Requirement: Rewrite each of the records, replacing "route dictionary" with "route data" wherever it occurs and leaving everything else unchanged.

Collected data
━━━━━━━━━━

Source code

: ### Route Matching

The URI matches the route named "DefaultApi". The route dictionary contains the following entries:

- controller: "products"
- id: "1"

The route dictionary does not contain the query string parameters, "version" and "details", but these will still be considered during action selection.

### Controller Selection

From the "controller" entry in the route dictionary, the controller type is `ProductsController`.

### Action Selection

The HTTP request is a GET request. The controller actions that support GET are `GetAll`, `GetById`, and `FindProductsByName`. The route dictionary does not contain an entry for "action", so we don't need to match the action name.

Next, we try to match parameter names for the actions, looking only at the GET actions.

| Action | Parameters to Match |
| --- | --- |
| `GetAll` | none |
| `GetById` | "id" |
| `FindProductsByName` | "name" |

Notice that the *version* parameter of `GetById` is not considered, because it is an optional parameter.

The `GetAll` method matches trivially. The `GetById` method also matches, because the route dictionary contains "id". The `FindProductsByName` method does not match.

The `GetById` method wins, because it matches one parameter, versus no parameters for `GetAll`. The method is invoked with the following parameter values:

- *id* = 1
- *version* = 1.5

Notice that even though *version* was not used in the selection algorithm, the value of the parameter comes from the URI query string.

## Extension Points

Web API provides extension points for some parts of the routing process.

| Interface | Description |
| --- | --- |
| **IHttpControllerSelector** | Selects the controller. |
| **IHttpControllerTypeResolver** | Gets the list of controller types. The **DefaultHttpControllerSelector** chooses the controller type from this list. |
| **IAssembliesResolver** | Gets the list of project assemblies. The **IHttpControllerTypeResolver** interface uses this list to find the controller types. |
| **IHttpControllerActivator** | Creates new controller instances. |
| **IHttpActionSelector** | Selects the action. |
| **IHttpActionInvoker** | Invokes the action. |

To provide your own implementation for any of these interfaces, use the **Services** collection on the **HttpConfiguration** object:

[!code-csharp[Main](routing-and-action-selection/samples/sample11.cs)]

━━━━━━━━━━

Output for this task:
Source code

: ### Route Matching

The URI matches the route named "DefaultApi". The route data contains the following entries:

- controller: "products"
- id: "1"

The route data does not contain the query string parameters, "version" and "details", but these will still be considered during action selection.

### Controller Selection

From the "controller" entry in the route data, the controller type is `ProductsController`.

### Action Selection

The HTTP request is a GET request. The controller actions that support GET are `GetAll`, `GetById`, and `FindProductsByName`. The route data does not contain an entry for "action", so we don't need to match the action name.

Next, we try to match parameter names for the actions, looking only at the GET actions.

| Action | Parameters to Match |
| --- | --- |
| `GetAll` | none |
| `GetById` | "id" |
| `FindProductsByName` | "name" |

Notice that the *version* parameter of `GetById` is not considered, because it is an optional parameter.

The `GetAll` method matches trivially. The `GetById` method also matches, because the route data contains "id". The `FindProductsByName` method does not match.

The `GetById` method wins, because it matches one parameter, versus no parameters for `GetAll`. The method is invoked with the following parameter values:

- *id* = 1
- *version* = 1.5

Notice that even though *version* was not used in the selection algorithm, the value of the parameter comes from the URI query string.

## Extension Points

Web API provides extension points for some parts of the routing process.

| Interface | Description |
| --- | --- |
| **IHttpControllerSelector** | Selects the controller. |
| **IHttpControllerTypeResolver** | Gets the list of controller types. The **DefaultHttpControllerSelector** chooses the controller type from this list. |
| **IAssembliesResolver** | Gets the list of project assemblies. The **IHttpControllerTypeResolver** interface uses this list to find the controller types. |
| **IHttpControllerActivator** | Creates new controller instances. |
| **IHttpActionSelector** | Selects the action. |
| **IHttpActionInvoker** | Invokes the action. |

To provide your own implementation for any of these interfaces, use the **Services** collection on the **HttpConfiguration** object:

[!code-csharp[Main](routing-and-action-selection/samples/sample11.cs)]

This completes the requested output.